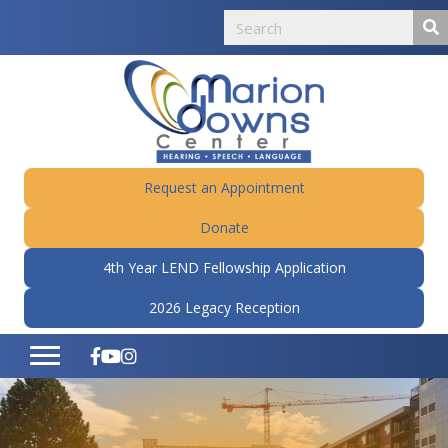
Request an Appointment
Donate
4th Year LEND Fellowship Application
2026 Legacy Reception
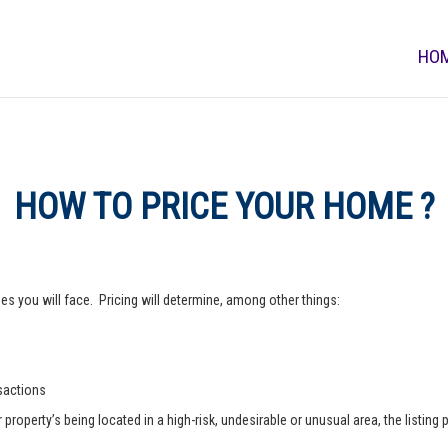
HO
HOW TO PRICE YOUR HOME ?
s you will face. Pricing will determine, among other things:
nsactions
operty’s being located in a high-risk, undesirable or unusual area, the listing p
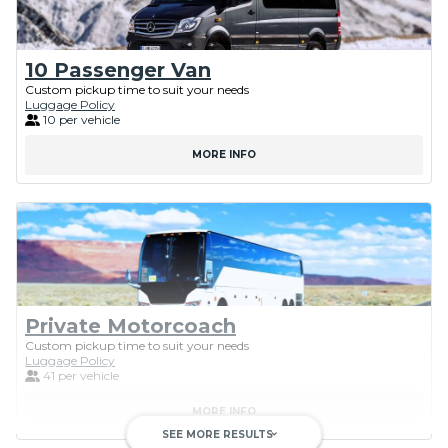
10 Passenger Van
Custom pickup time to suit your needs
Luggage Policy
10 per vehicle
MORE INFO
Private Motorcoach
Custom pickup time to suit your needs
Luggage Policy
41 per vehicle
MORE INFO
SEE MORE RESULTS
keyboard_arrow_down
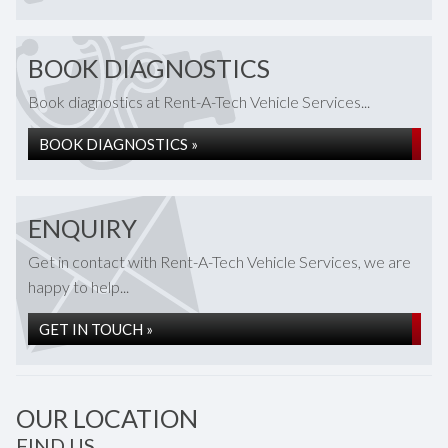
BOOK DIAGNOSTICS
Book diagnostics at Rent-A-Tech Vehicle Services...
BOOK DIAGNOSTICS »
ENQUIRY
Get in contact with Rent-A-Tech Vehicle Services, we are
happy to help...
GET IN TOUCH »
OUR LOCATION
FIND US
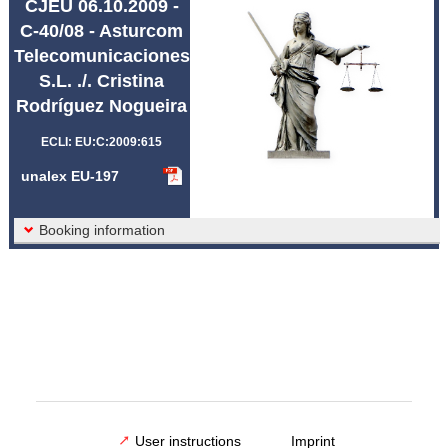
CJEU 06.10.2009 -
Abbreviations unalex
C-40/08 - Asturcom
Telecomunicaciones
S.L. ./. Cristina
Rodríguez Nogueira
ECLI: EU:C:2009:615
unalex EU-197
Booking information
User instructions
Imprint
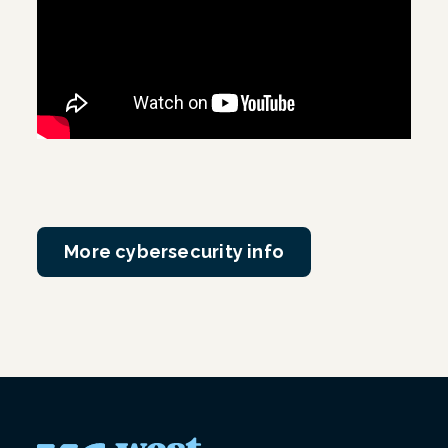
More cybersecurity info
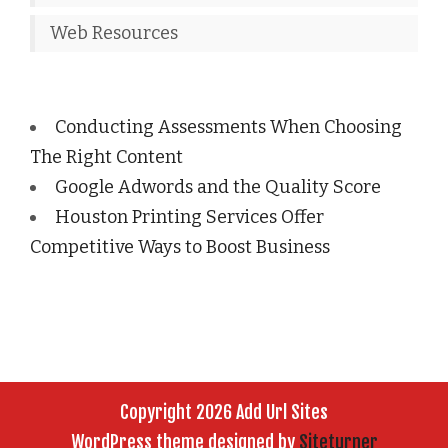
Web Resources
Conducting Assessments When Choosing
The Right Content
Google Adwords and the Quality Score
Houston Printing Services Offer
Competitive Ways to Boost Business
Copyright 2026 Add Url Sites
WordPress theme designed by
Siteturner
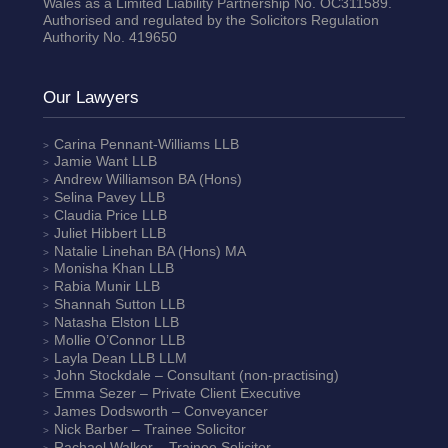
Wales as a Limited Liability Partnership No. OC311589.
Authorised and regulated by the Solicitors Regulation
Authority No. 419650
Our Lawyers
Carina Pennant-Williams
LLB
Jamie Want
LLB
Andrew Williamson
BA (Hons)
Selina Pavey
LLB
Claudia Price
LLB
Juliet Hibbert
LLB
Natalie Linehan
BA (Hons) MA
Monisha Khan
LLB
Rabia Munir
LLB
Shannah Sutton
LLB
Natasha Elston
LLB
Mollie O’Connor
LLB
Layla Dean
LLB LLM
John Stockdale – Consultant (non-practising)
Emma Sezer
– Private Client Executive
James Dodsworth
– Conveyancer
Nick Barber
– Trainee Solicitor
Rachael Walker
– Trainee Solicitor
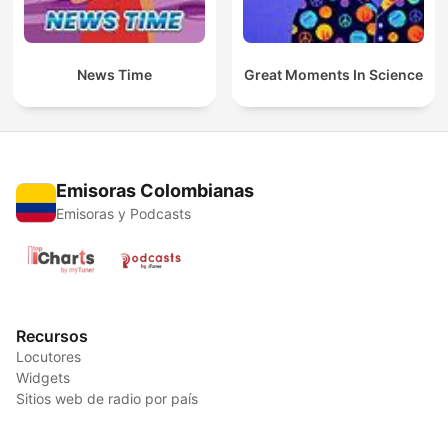
News Time
Great Moments In Science
Emisoras Colombianas
Emisoras y Podcasts
Recursos
Locutores
Widgets
Sitios web de radio por país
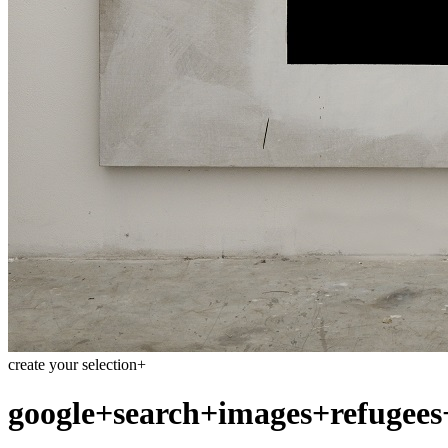
create your selection
+
google+search+images+refugees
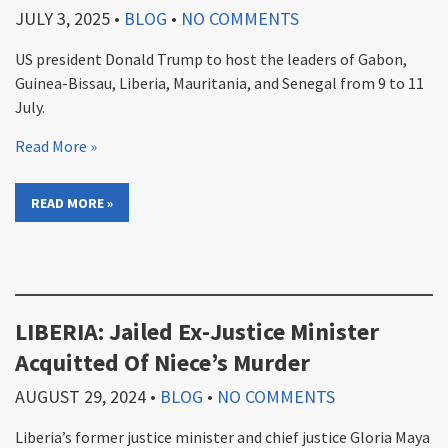
JULY 3, 2025
•
BLOG
•
NO COMMENTS
US president Donald Trump to host the leaders of Gabon,
Guinea-Bissau, Liberia, Mauritania, and Senegal from 9 to 11
July.
Read More »
READ MORE »
LIBERIA: Jailed Ex-Justice Minister
Acquitted Of Niece’s Murder
AUGUST 29, 2024
•
BLOG
•
NO COMMENTS
Liberia’s former justice minister and chief justice Gloria Maya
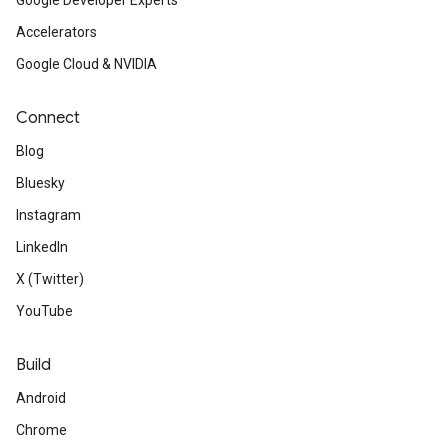
Google Developer Experts
Accelerators
Google Cloud & NVIDIA
Connect
Blog
Bluesky
Instagram
LinkedIn
X (Twitter)
YouTube
Build
Android
Chrome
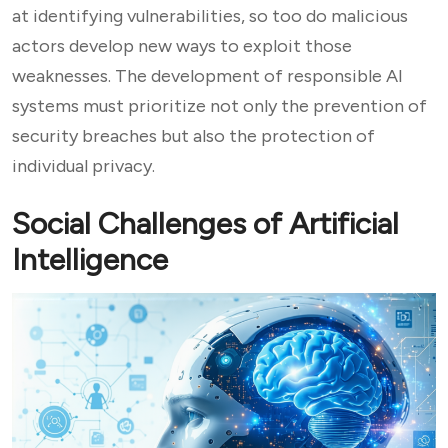
at identifying vulnerabilities, so too do malicious
actors develop new ways to exploit those
weaknesses. The development of responsible AI
systems must prioritize not only the prevention of
security breaches but also the protection of
individual privacy.
Social Challenges of Artificial
Intelligence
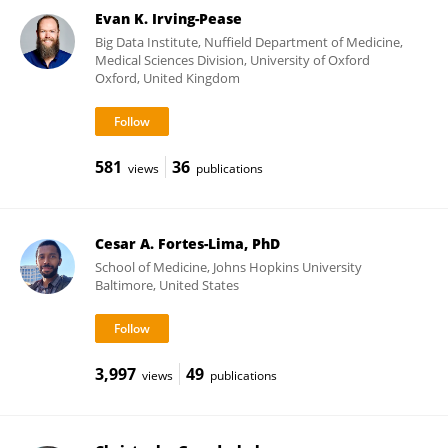
Evan K. Irving-Pease
Big Data Institute, Nuffield Department of Medicine,
Medical Sciences Division, University of Oxford
Oxford, United Kingdom
581
36
views
publications
Cesar A. Fortes-Lima, PhD
School of Medicine, Johns Hopkins University
Baltimore, United States
3,997
49
views
publications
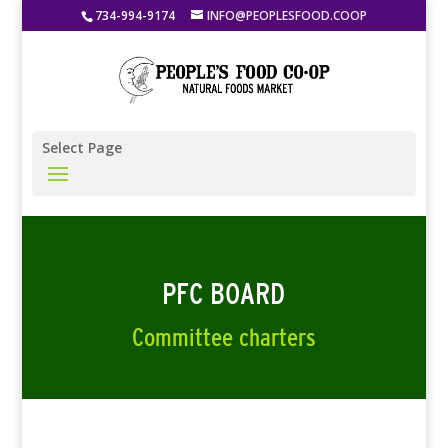
734-994-9174
INFO@PEOPLESFOOD.COOP
Select Page
PFC BOARD
Committee charters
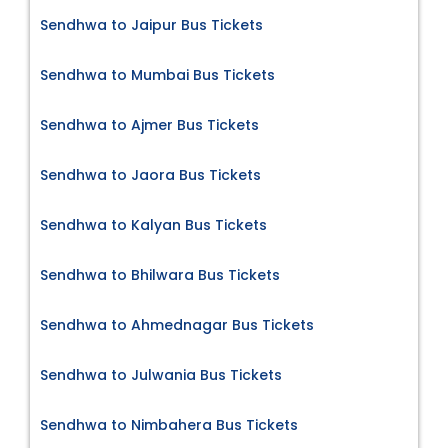
Sendhwa to Jaipur Bus Tickets
Sendhwa to Mumbai Bus Tickets
Sendhwa to Ajmer Bus Tickets
Sendhwa to Jaora Bus Tickets
Sendhwa to Kalyan Bus Tickets
Sendhwa to Bhilwara Bus Tickets
Sendhwa to Ahmednagar Bus Tickets
Sendhwa to Julwania Bus Tickets
Sendhwa to Nimbahera Bus Tickets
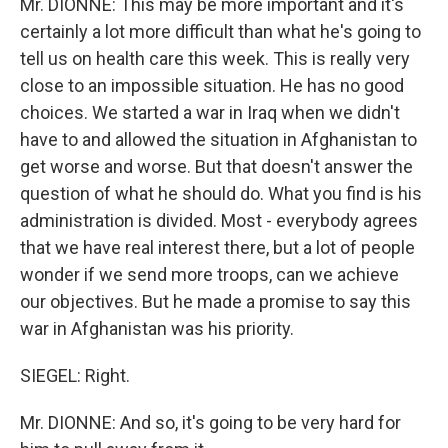
Mr. DIONNE: This may be more important and it's
certainly a lot more difficult than what he's going to
tell us on health care this week. This is really very
close to an impossible situation. He has no good
choices. We started a war in Iraq when we didn't
have to and allowed the situation in Afghanistan to
get worse and worse. But that doesn't answer the
question of what he should do. What you find is his
administration is divided. Most - everybody agrees
that we have real interest there, but a lot of people
wonder if we send more troops, can we achieve
our objectives. But he made a promise to say this
war in Afghanistan was his priority.
SIEGEL: Right.
Mr. DIONNE: And so, it's going to be very hard for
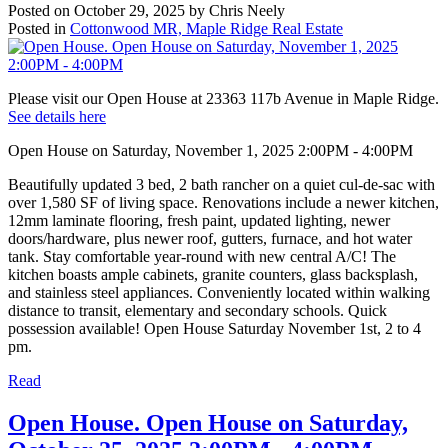
Posted on
October 29, 2025
by
Chris Neely
Posted in
Cottonwood MR, Maple Ridge Real Estate
Please visit our Open House at 23363 117b Avenue in Maple Ridge.
See details here
Open House on Saturday, November 1, 2025 2:00PM - 4:00PM
Beautifully updated 3 bed, 2 bath rancher on a quiet cul-de-sac with
over 1,580 SF of living space. Renovations include a newer kitchen,
12mm laminate flooring, fresh paint, updated lighting, newer
doors/hardware, plus newer roof, gutters, furnace, and hot water
tank. Stay comfortable year-round with new central A/C! The
kitchen boasts ample cabinets, granite counters, glass backsplash,
and stainless steel appliances. Conveniently located within walking
distance to transit, elementary and secondary schools. Quick
possession available! Open House Saturday November 1st, 2 to 4
pm.
Read
Open House. Open House on Saturday,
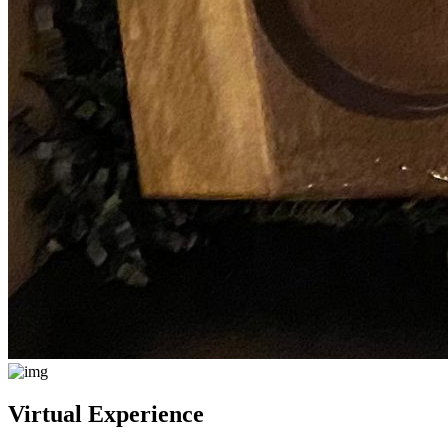
Virtual Experience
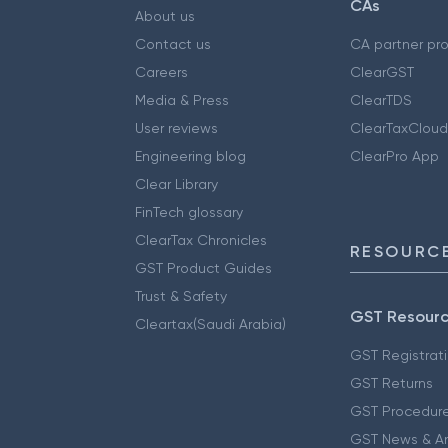
CAs
About us
Contact us
CA partner pr
Careers
ClearGST
Media & Press
ClearTDS
User reviews
ClearTaxCloud
Engineering blog
ClearPro App
Clear Library
FinTech glossary
ClearTax Chronicles
RESOURCE
GST Product Guides
Trust & Safety
GST Resour
Cleartax(Saudi Arabia)
GST Registrat
GST Returns
GST Procedur
GST News & A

| Exercise objective |
Find every line in the data that contains the word "House" and copy each of those lines in full. Case matters.

| Solution |
Please visit our Open House at 23363 117b Avenue in Maple Ridge.
Open House on Saturday, November 1, 2025 2:00PM - 4:00PM
possession available! Open House Saturday November 1st, 2 to 4
Open House. Open House on Saturday,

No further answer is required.